— Text —
┄┄┄┄┄┄┄┄┄┄

# Police take over Web site to catch online drug buyers



## Mudge (Oct 15, 2004)

Posted on cuttingedgemuscle by JGUNS


Police take over Web site to catch online drug buyers
By REID J. EPSTEIN
repstein@journalsentinel.com
Posted: Oct. 13, 2004
When Rhinelander police busted a man on suspicion of possessing cocaine he bought over the Internet, the usual course of action would have been to end the investigation after finding the source of the drugs.



But in a tactic authorities called one of the first of its kind in Wisconsin, federal investigators joined the case. They not only found what they believe was the drug source, but they adopted the accused online drug dealer's persona in order to catch his customers.

The new strategy, called sanctions-based demand reduction, was spearheaded by former Deputy Attorney General Larry D. Thompson, and it has gone into use here in the last six months, said J.B. Van Hollen, the U.S. attorney for the Western District of Wisconsin.

According to the charges against the man authorities identified as the online dealer, Thomaz W. Franzl, 27, of Chicago had a menu of 13 different substances that ranged from common prescription drugs, such as Ritalin and Percocet, to cocaine and methamphetamine.

The Rhinelander man who became an informant after he was arrested used his credit cards to purchase more than $6,000 in cocaine, OxyContin and Ketamine from Franzl between October 2003 and June 2004, according to an affidavit filed in federal court in Madison last month.

"Before, we probably would have just taken Mr. Franzl and closed down the site and not done anything further," Van Hollen said. "We wouldn't have gone down the ladder to figure out who some of his buyers are."

But in this case, the first involving Internet drug sales in the federal court's Western District - roughly the western two-thirds of the state - authorities from the federal Drug Enforcement Administration and the North Central Drug Enforcement Group, a conglomerate of several northern Wisconsin law enforcement agencies, pretended to fill Internet orders.

┄┄┄┄┄┄┄┄┄┄

— Exercises —
a) In the article about police taking over a drug Web site, what name is given to the new strategy?
b) Reproduce the article about police taking over a drug Web site word for word, starting at "But in a tactic" and ending at "District of Wisconsin.".
c) Carry the article about police taking over a drug Web site further, picking up right after its last sentence.

— Data below —

┄┄┄┄┄┄┄┄┄┄

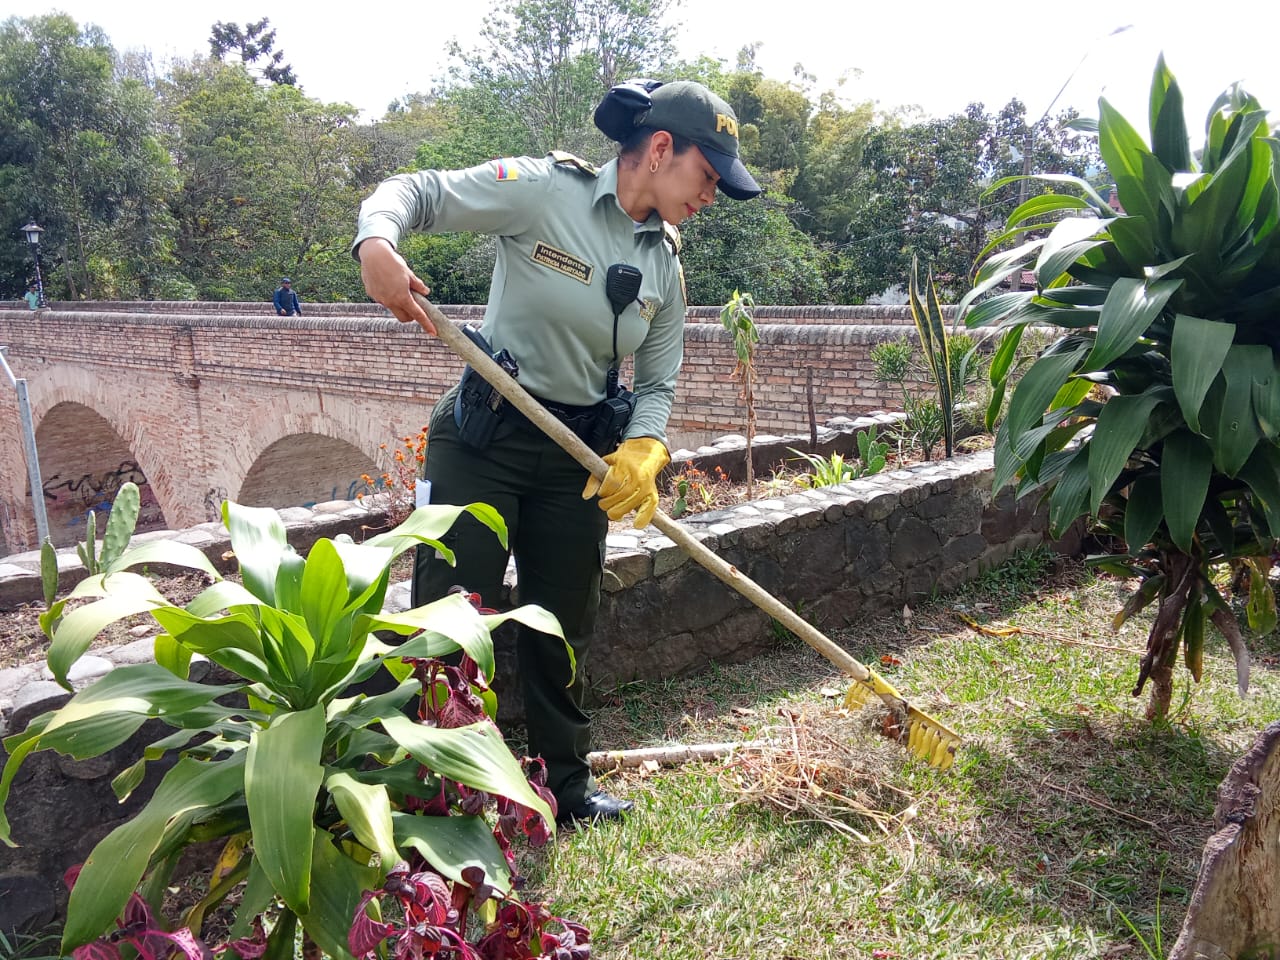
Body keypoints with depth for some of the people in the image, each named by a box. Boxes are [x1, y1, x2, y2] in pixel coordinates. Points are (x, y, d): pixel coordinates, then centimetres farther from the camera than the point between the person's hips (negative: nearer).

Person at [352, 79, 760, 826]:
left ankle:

┄┄┄┄┄┄┄┄┄┄

— Per-task answers —
a) Sanctions-based demand reduction.

b)
But in a tactic authorities called one of the first of its kind in Wisconsin, federal investigators joined the case. They not only found what they believe was the drug source, but they adopted the accused online drug dealer's persona in order to catch his customers.

The new strategy, called sanctions-based demand reduction, was spearheaded by former Deputy Attorney General Larry D. Thompson, and it has gone into use here in the last six months, said J.B. Van Hollen, the U.S. attorney for the Western District of Wisconsin.

c)
Prosecuting drug users has been primarily the responsibility of local and state law enforcement agencies, while federal authorities concentrated on kingpins and big-time dealers. But foreign countries that the government has been pressuring to curb their drug exports have responded that the United States is not limiting drug demand, Van Hollen said.

Because Franzl's alleged illegal operation used the Internet, federal prosecutors were able to increase the charges against his suspected customers. On Oct. 6 a federal grand jury in Madison indicted nine of Franzl's would-be customers not only on an attempted drug possession charge, which carries a sentence of up to one year, but also with one count of using the Internet to facilitate the unlawful distribution of a controlled substances. That charge has a maximum four-year sentence.

Mostly professionals
The accused customers were mostly white-collar professionals, according to Tim O'Shea, the federal prosecutor assigned to the case. Authorities said the seven men and two women included a 20-year-old female college student at Ursinus College in Pennsylvania who ordered Ritalin and Adderall; a 26-year-old public relations man in Chicago who ordered Ketamine; and a Glendale man who tried to have cocaine delivered to the house he shares with his parents.

The nine people charged have been ordered to appear in court in Madison but have not been arrested because they are not considered flight risks, O'Shea said.

They are:

Thomas Bronson, 46, of Somerville, Mass.; Steven Cornute, 21, of North Hills, Calif.; Ashley Hans, 20, of Collegeville, Pa.; Matthew Harper, 27, of Nashville, Tenn.; Jonathan Houlihan, 31, of Glendale; Brandon Jenkins, 21, of Scenery Hill, Pa.; Dane Kinchen, 20, of Richmond, Va.; Vince LaConte, 28, of Chicago; and Nicole Sears, 26, of West Sacramento, Calif.

Prosecuting Internet drug dealers' customers, Van Hollen said, sends a signal to others who order drugs on the Web or through the mail thinking it is safer than going into rough neighborhoods to purchase drugs.

No more hiding in offices
"We want to make sure that people out there know that even though they're sitting in their offices, there is a great risk of being found out," Van Hollen said. "We're trying to make sure that the Internet doesn't get used for inappropriate purposes."

But some experts on the drug war say prosecuting small-time drug users such as those ordering from Franzl won't help in the government's effort to wipe out drug sales.

"There's just no evidence at all that the government is having any significant impact on the drug market," said Tim Lynch, the director of the Cato Institute's Project on Criminal Justice. ". . . For this particular operation, it's not going to have much impact beyond those handful of customers. There's plenty more where they came from."

Lynch said that publicizing drug busts such as those of Franzl and the Internet customers might deter others from making similar purchases now, but it won't make a difference in the long run.

"If they can generate some media coverage of this operation, the idea behind it is they'll get people to think twice before purchasing things online," he said. "It might have some very short-term impact, but overall, I don't see it having any sort of an impact in the black market in narcotics."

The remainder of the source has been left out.